After the Taj Mahal we went back to our hotel.
This was a lovely little hotel nestled between two traditional Indian shops - Costa Coffee and Pizza Hut.
A quick turn around later, some of the group and I got onto a local bus to Fatehpur Sikri, also known as the Abandoned City and also known as Fattypuss (Well. By Faye and I anyway,)
Now, another little bit of trivia about me is that I didn't sleep a night through until I was 5. I was such a terrible sleeper than my parents took me to the doctor who reassured them that I probably was just one of those people who didn't need any sleep. Margaret Thatcher never slept either, said she, so perhaps I would grow up to be a highly successful women. My family always made fun of me because I claimed (probably until I was 19) that I had never been tired.
HOWEVER, in India, on every single moving vehicle I fell asleep. Head back, mouth open, catching flies. Very attractive.
This was a blessing for me as I feel sick on buses. It was not a blessing for Faye as she also feels sick on buses.
So I slept and an hour later we arrived to the Abandoned City - the Mughal Empire's capital for the 14 years it was used until it was abandoned for lack of water. Pretty rubbish considering it took 15 years to build.
Faye and I were made to cover-up our knees which some beautifully provided pink sheets. I had a scarf in my bag that I could put on my head. I felt like a very colonial 1940s film-star. Faye did not have a scarf in her bag. She wore a t-shirt on her head.
It was hot as a bitch.
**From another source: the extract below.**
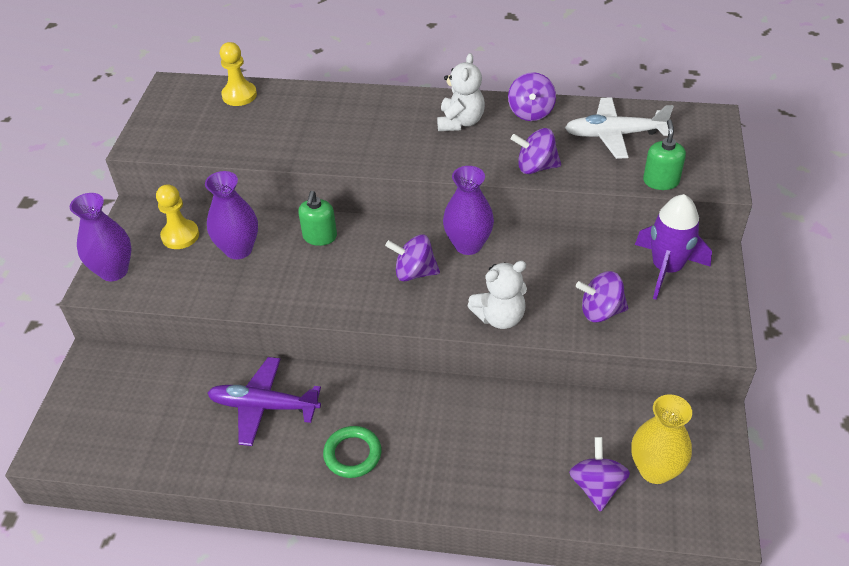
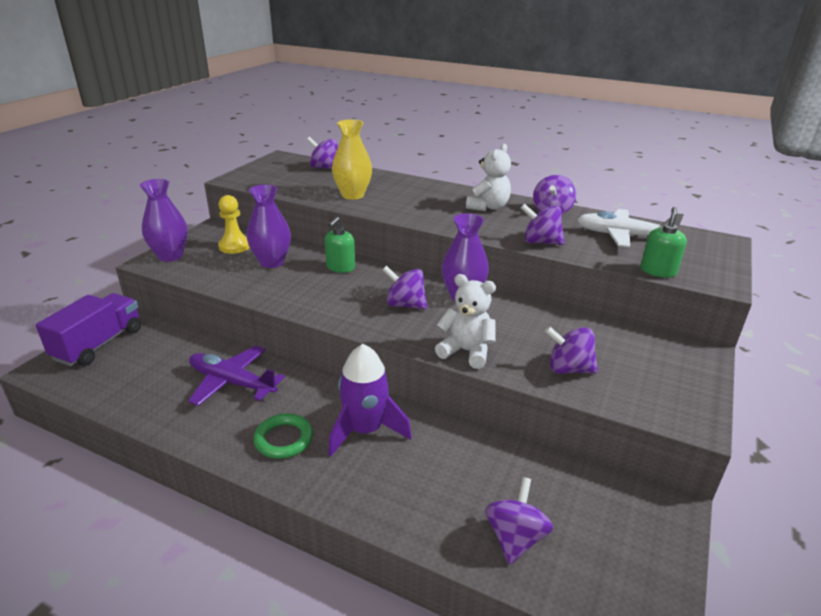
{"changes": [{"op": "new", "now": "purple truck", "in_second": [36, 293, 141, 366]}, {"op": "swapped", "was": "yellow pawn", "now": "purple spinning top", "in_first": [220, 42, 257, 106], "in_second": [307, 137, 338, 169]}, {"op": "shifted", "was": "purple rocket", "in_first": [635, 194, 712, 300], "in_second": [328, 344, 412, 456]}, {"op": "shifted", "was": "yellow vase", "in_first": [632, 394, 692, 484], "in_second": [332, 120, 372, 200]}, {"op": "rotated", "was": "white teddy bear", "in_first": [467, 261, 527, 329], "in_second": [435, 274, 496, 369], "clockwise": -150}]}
And we were all hungry as a bitch.
In the last few days, to be fair to all, we had seen enough forts to last a lifetime and we were pretty forted-out. We searched and searched for food but to no avail and so we resorted to desperate measures. A huge crowd gathered as we made our purchase - a packet of 'Hide and Seek' biscuits. These were essentially a kind of Sainsbury's Basics bourbon. But in India, they were heaven. Anyway, they were essential. Some of the group were about to face hard times. In the form of a vegetarian only restaurant.
I laughed at one particular member of the group's disdain about the lack of meat.
Until the waiter told me they didn't serve beer.
Then I was laughing on the other side of my face.